• Assignment:
What lines in the records include the string "برای"? Return each one.

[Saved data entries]
= = = = = = =

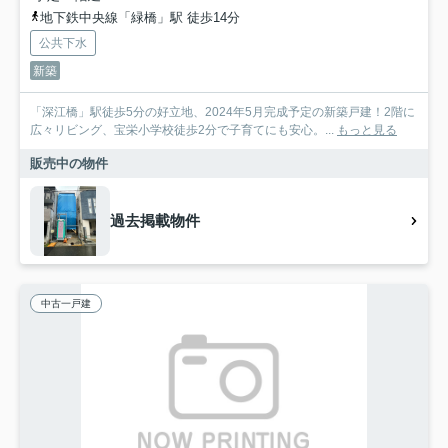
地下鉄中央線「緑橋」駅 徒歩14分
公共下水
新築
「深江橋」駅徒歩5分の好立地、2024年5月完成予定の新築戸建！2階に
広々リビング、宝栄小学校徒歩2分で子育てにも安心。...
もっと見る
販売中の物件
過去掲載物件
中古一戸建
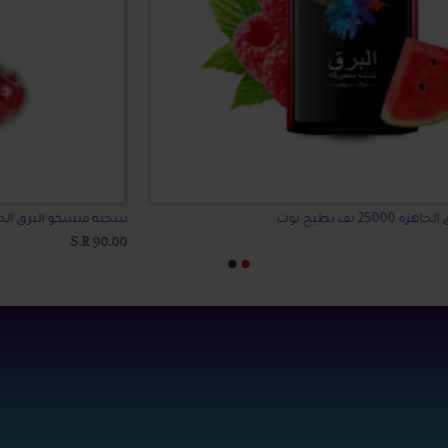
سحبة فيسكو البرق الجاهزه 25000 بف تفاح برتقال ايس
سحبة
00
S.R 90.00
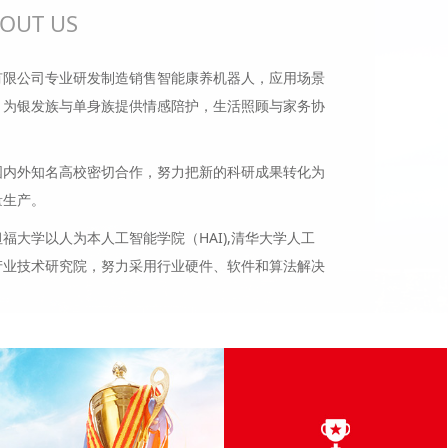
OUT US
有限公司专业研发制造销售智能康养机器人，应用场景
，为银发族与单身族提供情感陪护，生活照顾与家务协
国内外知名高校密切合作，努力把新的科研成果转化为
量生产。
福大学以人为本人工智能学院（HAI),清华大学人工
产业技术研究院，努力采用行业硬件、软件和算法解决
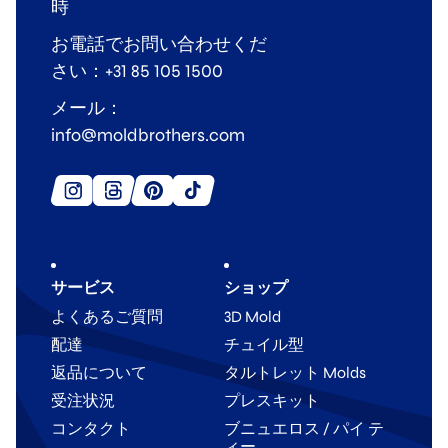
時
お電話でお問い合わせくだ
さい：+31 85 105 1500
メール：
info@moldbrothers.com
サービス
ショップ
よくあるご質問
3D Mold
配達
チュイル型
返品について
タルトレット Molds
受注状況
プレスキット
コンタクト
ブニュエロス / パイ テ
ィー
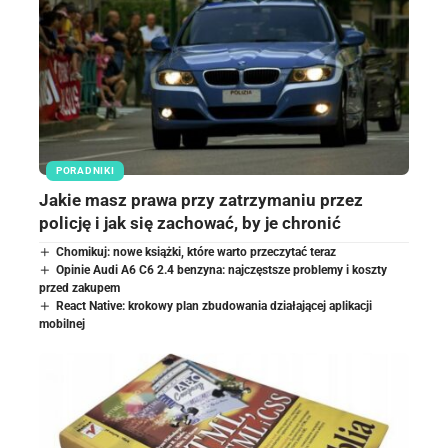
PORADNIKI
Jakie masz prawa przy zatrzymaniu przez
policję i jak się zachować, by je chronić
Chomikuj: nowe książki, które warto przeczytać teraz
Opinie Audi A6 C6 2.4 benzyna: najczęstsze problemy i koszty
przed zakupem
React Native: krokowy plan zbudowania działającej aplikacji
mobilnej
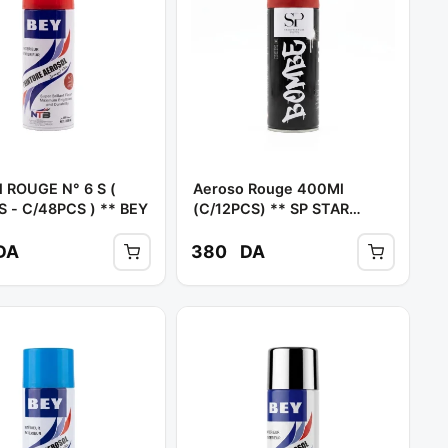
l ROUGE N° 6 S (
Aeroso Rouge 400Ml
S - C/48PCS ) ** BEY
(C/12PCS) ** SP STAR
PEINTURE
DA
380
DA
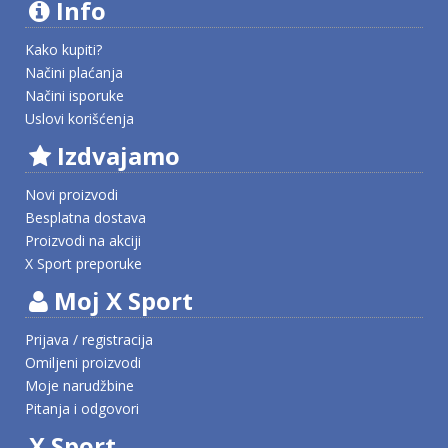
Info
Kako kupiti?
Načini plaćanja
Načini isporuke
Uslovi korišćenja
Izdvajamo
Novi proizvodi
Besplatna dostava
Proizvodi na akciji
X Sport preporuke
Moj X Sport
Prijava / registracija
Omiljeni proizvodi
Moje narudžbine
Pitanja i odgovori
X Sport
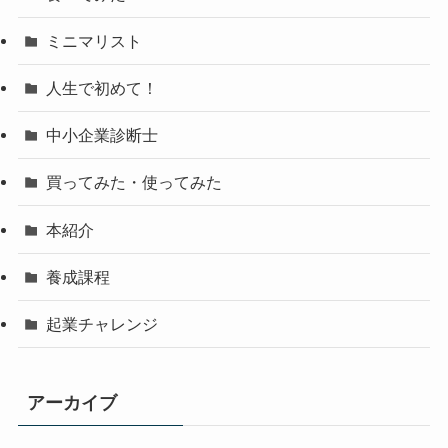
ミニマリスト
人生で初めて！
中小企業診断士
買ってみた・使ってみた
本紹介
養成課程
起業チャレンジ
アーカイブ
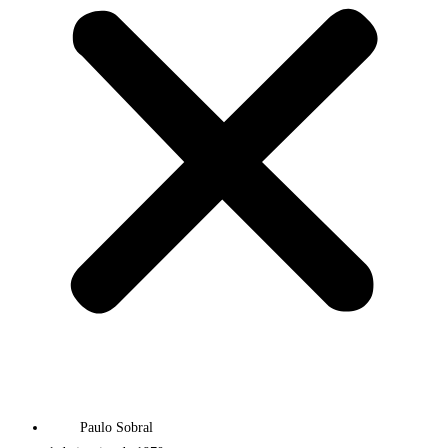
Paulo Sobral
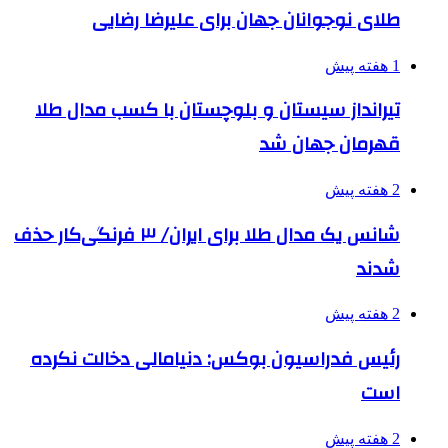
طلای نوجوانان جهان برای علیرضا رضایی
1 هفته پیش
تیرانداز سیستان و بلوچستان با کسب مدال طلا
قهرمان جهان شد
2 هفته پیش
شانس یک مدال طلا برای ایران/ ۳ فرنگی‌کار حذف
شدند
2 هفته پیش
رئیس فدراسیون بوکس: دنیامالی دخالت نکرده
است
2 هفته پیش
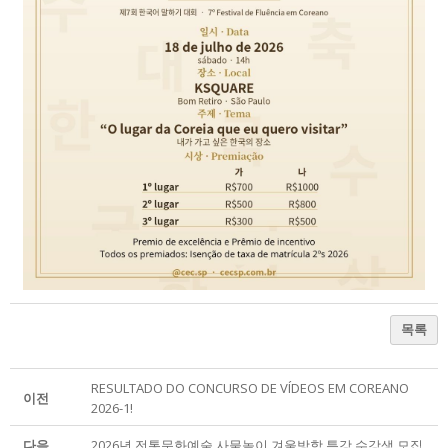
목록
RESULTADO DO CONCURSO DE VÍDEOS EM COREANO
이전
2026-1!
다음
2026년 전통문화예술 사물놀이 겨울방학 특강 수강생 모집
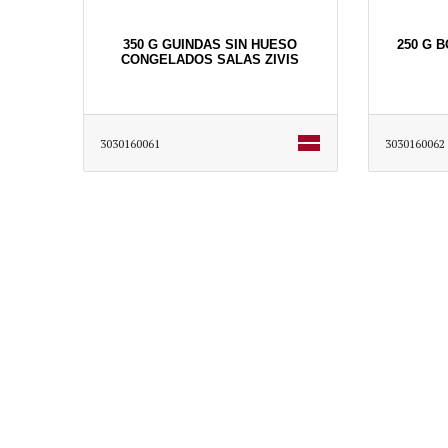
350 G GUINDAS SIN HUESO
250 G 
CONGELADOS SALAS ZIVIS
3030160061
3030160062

= = = = = = =

• Task output:
طلای نوجوانان جهان برای علیرضا رضایی
شانس یک مدال طلا برای ایران/ ۳ فرنگی‌کار حذف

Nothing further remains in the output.